## What the exercise asks
Find every row in the text below that contains the string "data", and copy each of those rows in full.
··········
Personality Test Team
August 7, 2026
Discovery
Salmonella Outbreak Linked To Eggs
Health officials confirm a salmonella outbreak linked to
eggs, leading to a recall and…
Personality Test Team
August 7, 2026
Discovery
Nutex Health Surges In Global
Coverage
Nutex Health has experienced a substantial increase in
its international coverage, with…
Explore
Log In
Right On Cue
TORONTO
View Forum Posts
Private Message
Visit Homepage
··········
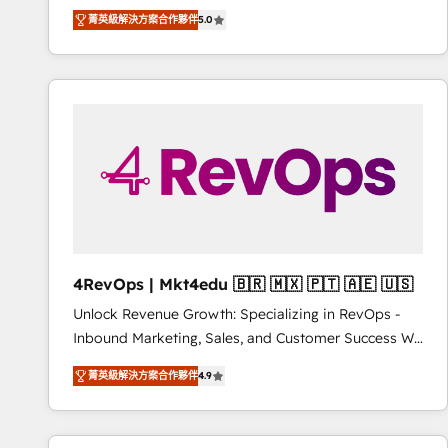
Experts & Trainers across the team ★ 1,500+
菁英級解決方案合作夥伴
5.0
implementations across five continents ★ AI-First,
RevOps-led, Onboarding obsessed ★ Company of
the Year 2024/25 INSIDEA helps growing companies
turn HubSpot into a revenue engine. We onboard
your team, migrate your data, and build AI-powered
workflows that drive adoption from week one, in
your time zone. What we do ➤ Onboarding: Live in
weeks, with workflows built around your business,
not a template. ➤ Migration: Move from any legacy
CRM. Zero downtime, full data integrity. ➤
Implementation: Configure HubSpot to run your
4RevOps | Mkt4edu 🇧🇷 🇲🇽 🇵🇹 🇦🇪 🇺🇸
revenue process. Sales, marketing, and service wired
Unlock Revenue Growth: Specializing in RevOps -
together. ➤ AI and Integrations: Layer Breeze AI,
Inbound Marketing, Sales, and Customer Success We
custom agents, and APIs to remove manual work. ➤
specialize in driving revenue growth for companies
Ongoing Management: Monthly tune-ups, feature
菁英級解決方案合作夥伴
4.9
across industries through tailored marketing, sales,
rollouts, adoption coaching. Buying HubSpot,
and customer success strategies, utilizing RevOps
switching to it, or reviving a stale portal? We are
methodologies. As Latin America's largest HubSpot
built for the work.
··········
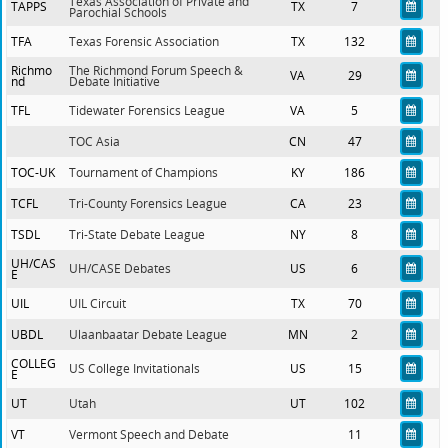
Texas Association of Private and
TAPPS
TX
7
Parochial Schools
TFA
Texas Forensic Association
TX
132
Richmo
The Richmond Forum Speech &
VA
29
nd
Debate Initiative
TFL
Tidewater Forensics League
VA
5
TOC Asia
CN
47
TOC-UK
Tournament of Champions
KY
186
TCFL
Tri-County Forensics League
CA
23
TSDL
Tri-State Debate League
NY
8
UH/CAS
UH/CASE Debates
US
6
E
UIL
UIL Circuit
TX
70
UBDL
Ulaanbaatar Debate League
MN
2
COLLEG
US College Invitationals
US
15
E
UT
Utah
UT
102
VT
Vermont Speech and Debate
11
··········
## Exercise result
your team, migrate your data, and build AI-powered
CRM. Zero downtime, full data integrity. ➤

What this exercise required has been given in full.